_WHAT YOU HAVE TO DO_. Please reproduce every one of the rows below word for word, leaving out the pictures.

_DATA SHOWN_.
..........
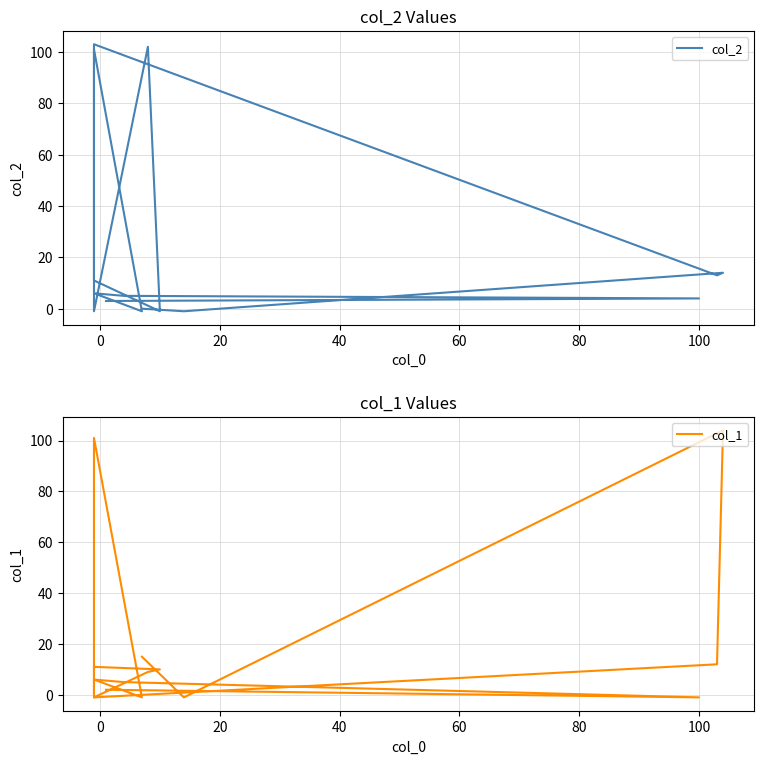

Is this an area chart (filled region under the line)?

No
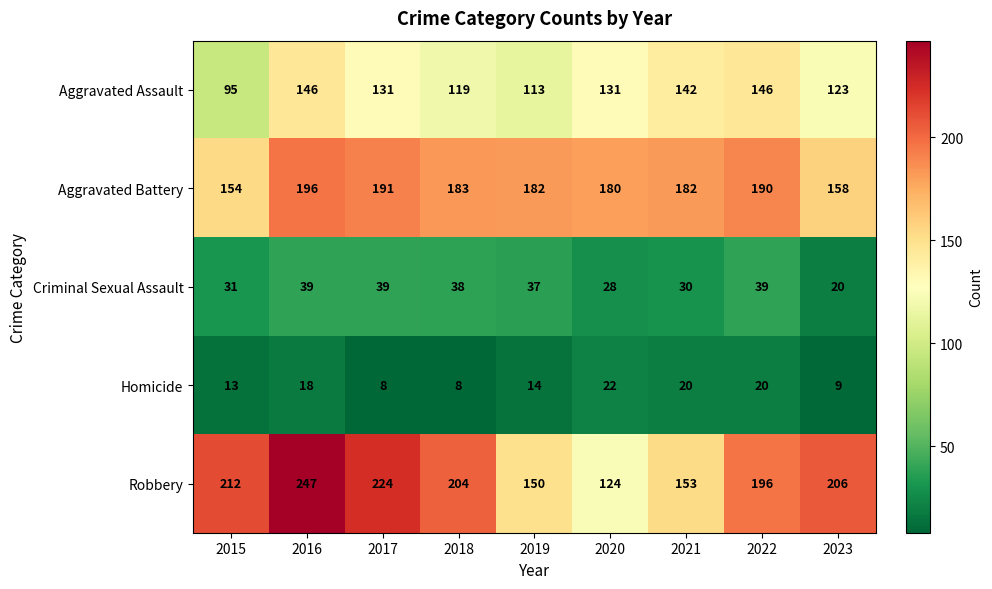

At how many categories does at least one series exceed 89?

9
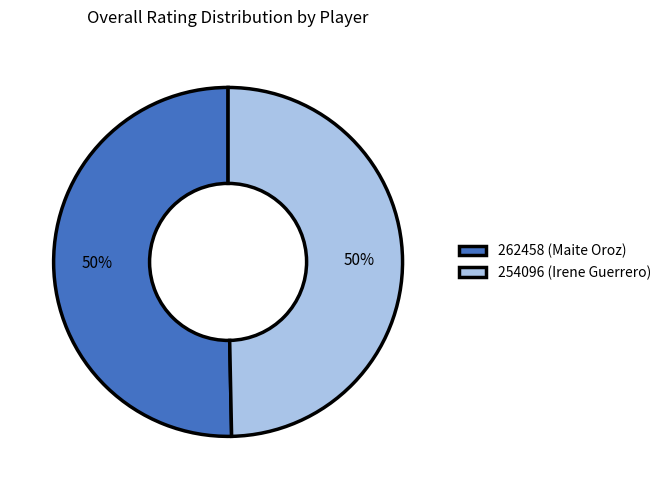

To the nearest percent, what percentage of the pie is 262458?

50%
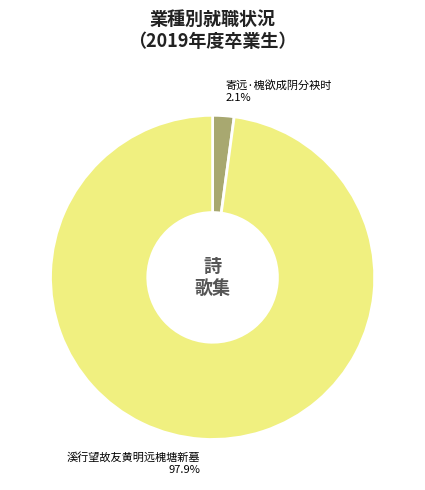

To the nearest percent, what is the difference between the largest and smallest slice percentages?

96%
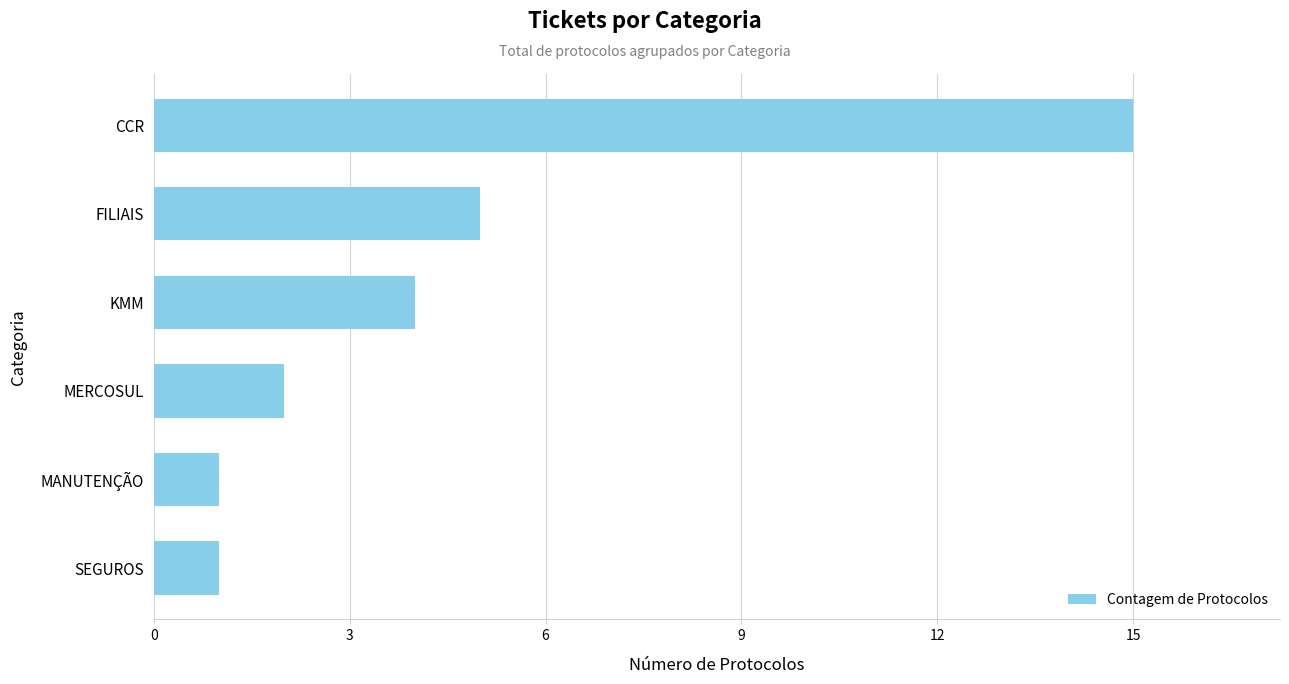

What is the sum of all values?

28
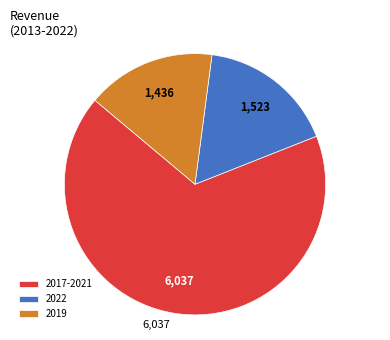

Count the number of slices in the pie.

3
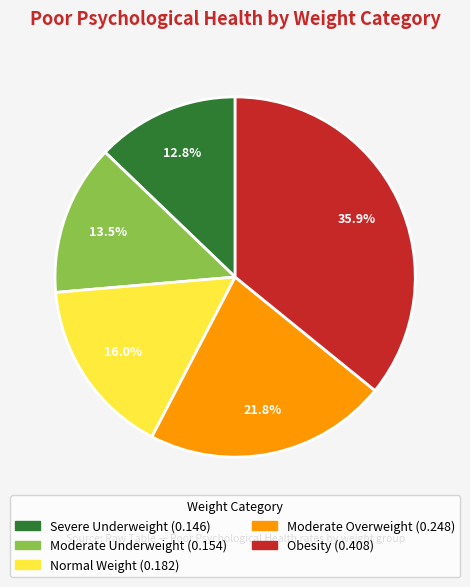

How many segments does this pie chart have?

5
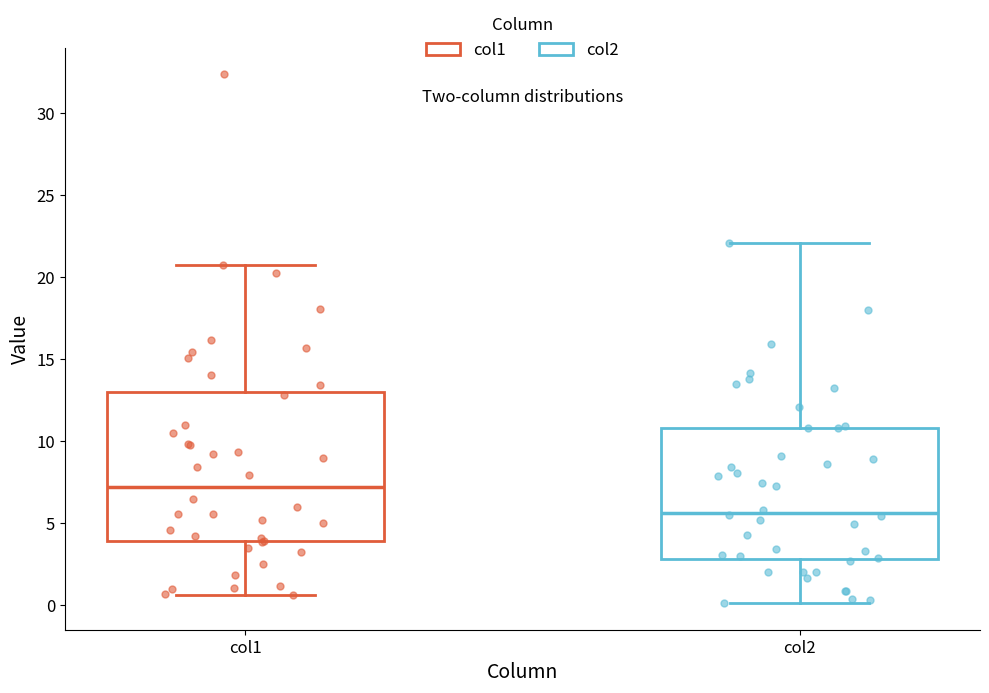

Which box's median line is the highest?

col1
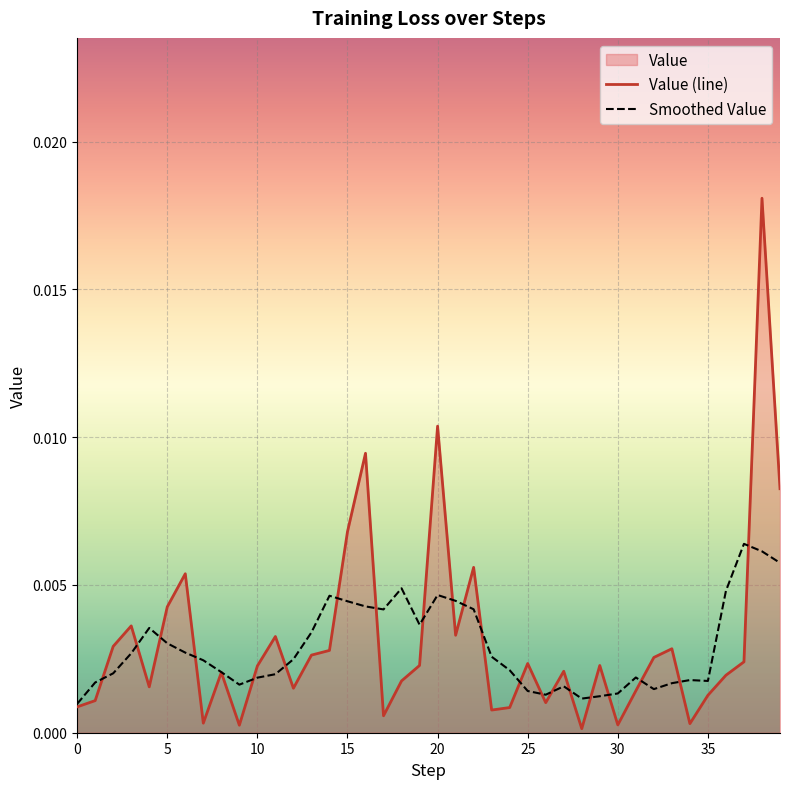

How many interior local peaks (higher than both neighbors) does the data have?

12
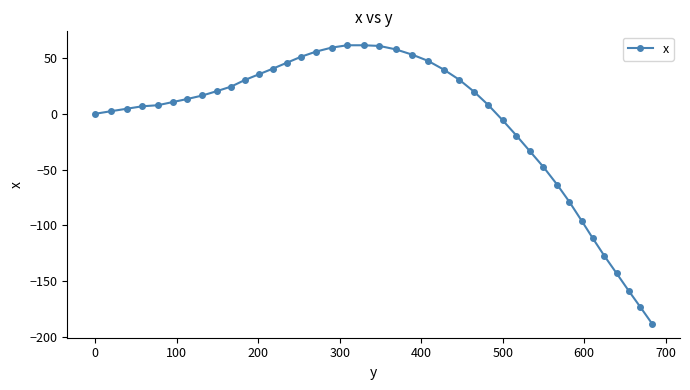

What is the difference between the maximum and minimum values?

249.5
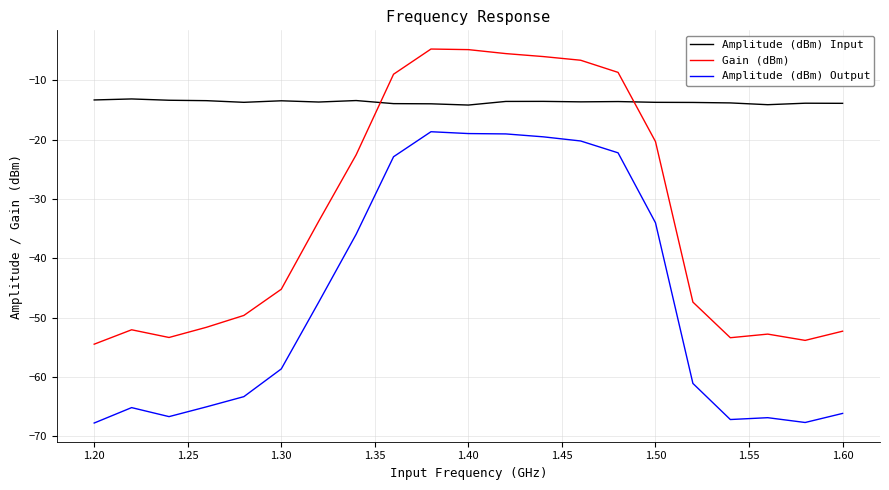

How many lines are shown in the chart?

3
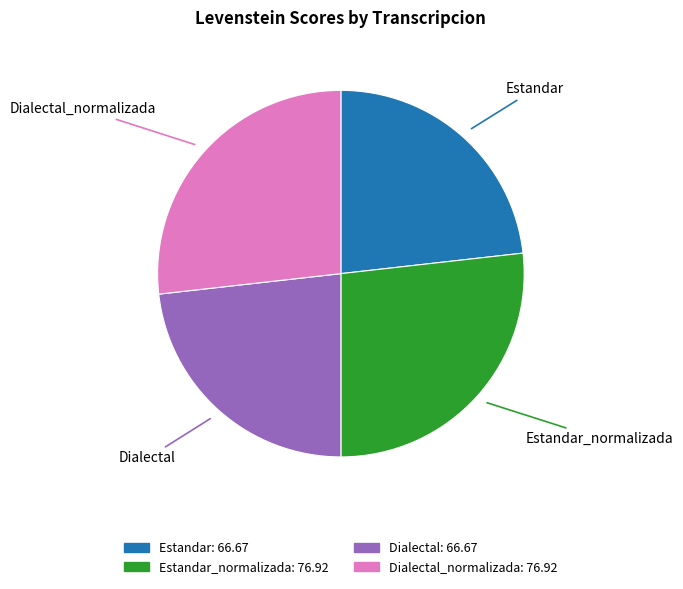

Does any single category account for the majority?

No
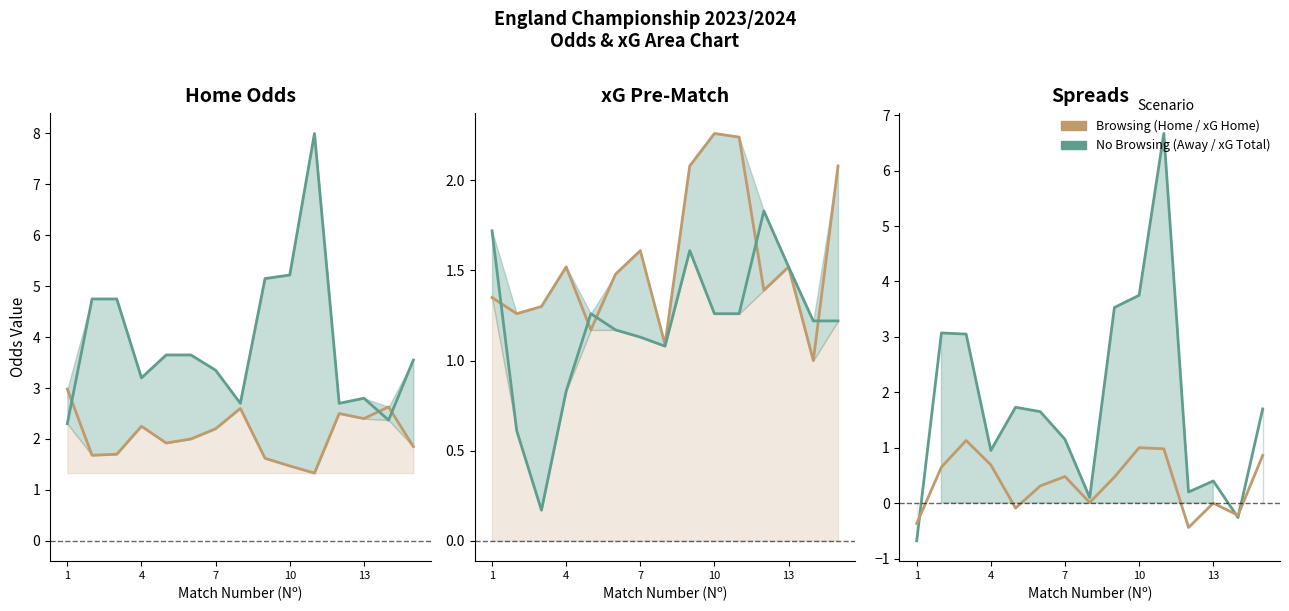

True or false: xG Home − Total has a value of 1.4 at 10.

False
..........
_TASK ANSWER_.
Is this an area chart (filled region under the line)?

No

At how many categories does at least one series exceed 89?

9

To the nearest percent, what percentage of the pie is 262458?

50%

To the nearest percent, what is the difference between the largest and smallest slice percentages?

96%

What is the sum of all values?

28

Count the number of slices in the pie.

3

How many segments does this pie chart have?

5

Which box's median line is the highest?

col1

How many interior local peaks (higher than both neighbors) does the data have?

12

What is the difference between the maximum and minimum values?

249.5

How many lines are shown in the chart?

3

Does any single category account for the majority?

No

True or false: xG Home − Total has a value of 1.4 at 10.

False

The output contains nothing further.